## TASK STATEMENT
In the entries that follow, the lines from the one with "in this piece." through the one with "is made of." are the ones to write out, exactly and with both ends included. Nothing else should appear.

[Dataset entries]
________________________
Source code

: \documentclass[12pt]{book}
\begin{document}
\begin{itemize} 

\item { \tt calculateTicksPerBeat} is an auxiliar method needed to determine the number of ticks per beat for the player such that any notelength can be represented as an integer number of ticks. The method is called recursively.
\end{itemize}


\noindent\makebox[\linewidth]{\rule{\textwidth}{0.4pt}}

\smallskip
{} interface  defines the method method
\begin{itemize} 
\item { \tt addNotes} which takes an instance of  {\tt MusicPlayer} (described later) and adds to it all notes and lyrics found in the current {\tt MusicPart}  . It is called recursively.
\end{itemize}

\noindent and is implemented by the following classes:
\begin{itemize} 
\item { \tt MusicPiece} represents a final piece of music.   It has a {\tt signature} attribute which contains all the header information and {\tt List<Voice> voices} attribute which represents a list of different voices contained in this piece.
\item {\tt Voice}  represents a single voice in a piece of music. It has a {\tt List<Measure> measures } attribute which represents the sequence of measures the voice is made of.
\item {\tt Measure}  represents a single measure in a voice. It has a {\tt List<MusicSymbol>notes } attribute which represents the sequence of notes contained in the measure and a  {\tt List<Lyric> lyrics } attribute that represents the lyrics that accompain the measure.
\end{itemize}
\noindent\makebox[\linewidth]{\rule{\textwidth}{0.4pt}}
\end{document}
________________________
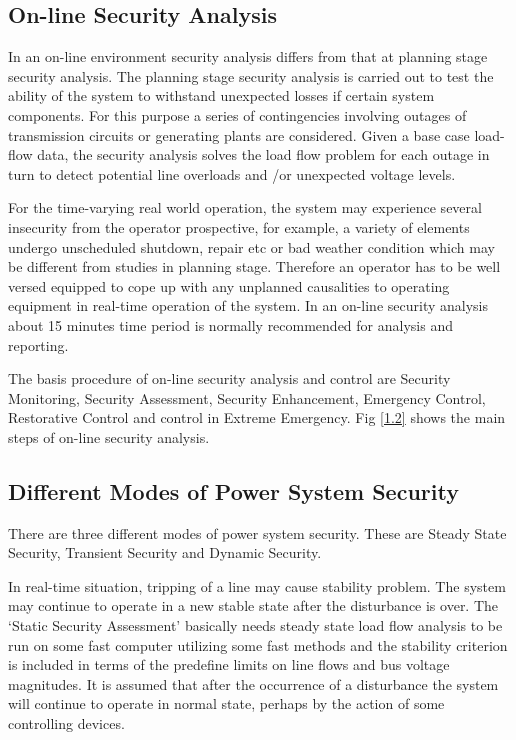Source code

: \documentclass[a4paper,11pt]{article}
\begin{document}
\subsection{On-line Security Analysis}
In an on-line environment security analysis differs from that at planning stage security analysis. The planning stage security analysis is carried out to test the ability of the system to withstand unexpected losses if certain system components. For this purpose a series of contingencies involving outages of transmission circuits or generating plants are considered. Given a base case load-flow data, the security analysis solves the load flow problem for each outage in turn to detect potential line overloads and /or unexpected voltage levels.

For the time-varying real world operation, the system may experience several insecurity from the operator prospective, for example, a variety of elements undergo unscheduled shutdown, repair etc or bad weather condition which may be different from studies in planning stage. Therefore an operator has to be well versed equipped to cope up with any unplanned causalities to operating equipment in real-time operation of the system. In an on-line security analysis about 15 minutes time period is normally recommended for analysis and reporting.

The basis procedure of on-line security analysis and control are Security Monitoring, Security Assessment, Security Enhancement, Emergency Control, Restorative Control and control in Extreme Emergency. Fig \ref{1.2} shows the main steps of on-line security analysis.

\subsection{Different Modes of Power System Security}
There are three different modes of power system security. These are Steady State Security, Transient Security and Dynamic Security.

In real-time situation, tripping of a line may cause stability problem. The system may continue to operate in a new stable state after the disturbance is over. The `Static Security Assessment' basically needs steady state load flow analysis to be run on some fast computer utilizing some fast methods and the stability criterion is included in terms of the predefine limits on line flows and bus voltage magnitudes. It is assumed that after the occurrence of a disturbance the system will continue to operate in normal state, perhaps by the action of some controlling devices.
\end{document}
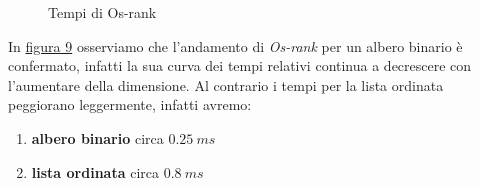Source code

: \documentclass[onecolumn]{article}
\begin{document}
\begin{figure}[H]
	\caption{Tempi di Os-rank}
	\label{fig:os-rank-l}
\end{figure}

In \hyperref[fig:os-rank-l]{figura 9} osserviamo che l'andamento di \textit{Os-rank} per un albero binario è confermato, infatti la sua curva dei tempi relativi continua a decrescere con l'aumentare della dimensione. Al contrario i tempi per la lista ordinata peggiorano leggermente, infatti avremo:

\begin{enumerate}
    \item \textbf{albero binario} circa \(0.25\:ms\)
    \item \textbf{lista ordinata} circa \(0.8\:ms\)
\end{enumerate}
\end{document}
________________________
## RESULT OF THIS TASK
\item { \tt MusicPiece} represents a final piece of music.   It has a {\tt signature} attribute which contains all the header information and {\tt List<Voice> voices} attribute which represents a list of different voices contained in this piece.
\item {\tt Voice}  represents a single voice in a piece of music. It has a {\tt List<Measure> measures } attribute which represents the sequence of measures the voice is made of.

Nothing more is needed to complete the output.